Exercise description =>
Present every line of the entries below as a Markdown table, with the row number in a column headed No. and the line itself in a column headed Text, and leave out the blank lines.

Extracted records =>

= = = = =

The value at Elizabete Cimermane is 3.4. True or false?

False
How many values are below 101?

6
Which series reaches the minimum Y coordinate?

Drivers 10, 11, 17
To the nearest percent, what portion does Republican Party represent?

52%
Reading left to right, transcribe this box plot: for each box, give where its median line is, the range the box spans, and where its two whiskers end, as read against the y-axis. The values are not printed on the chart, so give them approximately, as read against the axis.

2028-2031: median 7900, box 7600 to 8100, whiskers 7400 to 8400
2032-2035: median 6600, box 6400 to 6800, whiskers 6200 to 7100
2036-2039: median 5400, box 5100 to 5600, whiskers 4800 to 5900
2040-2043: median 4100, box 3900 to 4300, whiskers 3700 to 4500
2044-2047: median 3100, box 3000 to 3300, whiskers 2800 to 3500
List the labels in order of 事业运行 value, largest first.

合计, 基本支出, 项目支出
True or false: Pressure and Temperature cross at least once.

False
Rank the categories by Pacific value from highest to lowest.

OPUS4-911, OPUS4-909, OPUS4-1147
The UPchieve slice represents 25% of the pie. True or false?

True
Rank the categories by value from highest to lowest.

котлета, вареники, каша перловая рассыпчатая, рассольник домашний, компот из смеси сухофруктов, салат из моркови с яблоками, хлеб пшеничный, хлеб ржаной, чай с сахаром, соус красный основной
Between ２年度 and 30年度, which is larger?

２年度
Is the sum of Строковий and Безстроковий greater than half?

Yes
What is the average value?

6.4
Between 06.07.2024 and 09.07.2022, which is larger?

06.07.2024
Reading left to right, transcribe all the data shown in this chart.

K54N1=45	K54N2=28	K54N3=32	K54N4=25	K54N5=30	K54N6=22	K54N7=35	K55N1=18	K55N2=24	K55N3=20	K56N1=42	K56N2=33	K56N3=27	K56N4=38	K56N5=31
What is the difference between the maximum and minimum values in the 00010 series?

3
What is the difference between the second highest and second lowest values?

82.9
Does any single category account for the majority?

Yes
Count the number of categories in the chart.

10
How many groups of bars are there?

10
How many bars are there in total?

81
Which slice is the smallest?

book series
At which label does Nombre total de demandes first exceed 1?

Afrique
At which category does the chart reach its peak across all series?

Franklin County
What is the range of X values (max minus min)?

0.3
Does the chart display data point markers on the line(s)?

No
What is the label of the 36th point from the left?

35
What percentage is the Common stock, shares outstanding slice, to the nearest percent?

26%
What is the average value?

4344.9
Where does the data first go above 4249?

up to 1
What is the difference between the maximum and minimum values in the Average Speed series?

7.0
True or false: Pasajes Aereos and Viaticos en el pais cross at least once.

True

= = = = =

Answer to the exercise =>
| No. | Text |
|---|---|
| 1 | The value at Elizabete Cimermane is 3.4. True or false? |
| 2 | False |
| 3 | How many values are below 101? |
| 4 | 6 |
| 5 | Which series reaches the minimum Y coordinate? |
| 6 | Drivers 10, 11, 17 |
| 7 | To the nearest percent, what portion does Republican Party represent? |
| 8 | 52% |
| 9 | Reading left to right, transcribe this box plot: for each box, give where its median line is, the range the box spans, and where its two whiskers end, as read against the y-axis. The values are not printed on the chart, so give them approximately, as read against the axis. |
| 10 | 2028-2031: median 7900, box 7600 to 8100, whiskers 7400 to 8400 |
| 11 | 2032-2035: median 6600, box 6400 to 6800, whiskers 6200 to 7100 |
| 12 | 2036-2039: median 5400, box 5100 to 5600, whiskers 4800 to 5900 |
| 13 | 2040-2043: median 4100, box 3900 to 4300, whiskers 3700 to 4500 |
| 14 | 2044-2047: median 3100, box 3000 to 3300, whiskers 2800 to 3500 |
| 15 | List the labels in order of 事业运行 value, largest first. |
| 16 | 合计, 基本支出, 项目支出 |
| 17 | True or false: Pressure and Temperature cross at least once. |
| 18 | False |
| 19 | Rank the categories by Pacific value from highest to lowest. |
| 20 | OPUS4-911, OPUS4-909, OPUS4-1147 |
| 21 | The UPchieve slice represents 25% of the pie. True or false? |
| 22 | True |
| 23 | Rank the categories by value from highest to lowest. |
| 24 | котлета, вареники, каша перловая рассыпчатая, рассольник домашний, компот из смеси сухофруктов, салат из моркови с яблоками, хлеб пшеничный, хлеб ржаной, чай с сахаром, соус красный основной |
| 25 | Between ２年度 and 30年度, which is larger? |
| 26 | ２年度 |
| 27 | Is the sum of Строковий and Безстроковий greater than half? |
| 28 | Yes |
| 29 | What is the average value? |
| 30 | 6.4 |
| 31 | Between 06.07.2024 and 09.07.2022, which is larger? |
| 32 | 06.07.2024 |
| 33 | Reading left to right, transcribe all the data shown in this chart. |
| 34 | K54N1=45	K54N2=28	K54N3=32	K54N4=25	K54N5=30	K54N6=22	K54N7=35	K55N1=18	K55N2=24	K55N3=20	K56N1=42	K56N2=33	K56N3=27	K56N4=38	K56N5=31 |
| 35 | What is the difference between the maximum and minimum values in the 00010 series? |
| 36 | 3 |
| 37 | What is the difference between the second highest and second lowest values? |
| 38 | 82.9 |
| 39 | Does any single category account for the majority? |
| 40 | Yes |
| 41 | Count the number of categories in the chart. |
| 42 | 10 |
| 43 | How many groups of bars are there? |
| 44 | 10 |
| 45 | How many bars are there in total? |
| 46 | 81 |
| 47 | Which slice is the smallest? |
| 48 | book series |
| 49 | At which label does Nombre total de demandes first exceed 1? |
| 50 | Afrique |
| 51 | At which category does the chart reach its peak across all series? |
| 52 | Franklin County |
| 53 | What is the range of X values (max minus min)? |
| 54 | 0.3 |
| 55 | Does the chart display data point markers on the line(s)? |
| 56 | No |
| 57 | What is the label of the 36th point from the left? |
| 58 | 35 |
| 59 | What percentage is the Common stock, shares outstanding slice, to the nearest percent? |
| 60 | 26% |
| 61 | What is the average value? |
| 62 | 4344.9 |
| 63 | Where does the data first go above 4249? |
| 64 | up to 1 |
| 65 | What is the difference between the maximum and minimum values in the Average Speed series? |
| 66 | 7.0 |
| 67 | True or false: Pasajes Aereos and Viaticos en el pais cross at least once. |
| 68 | True |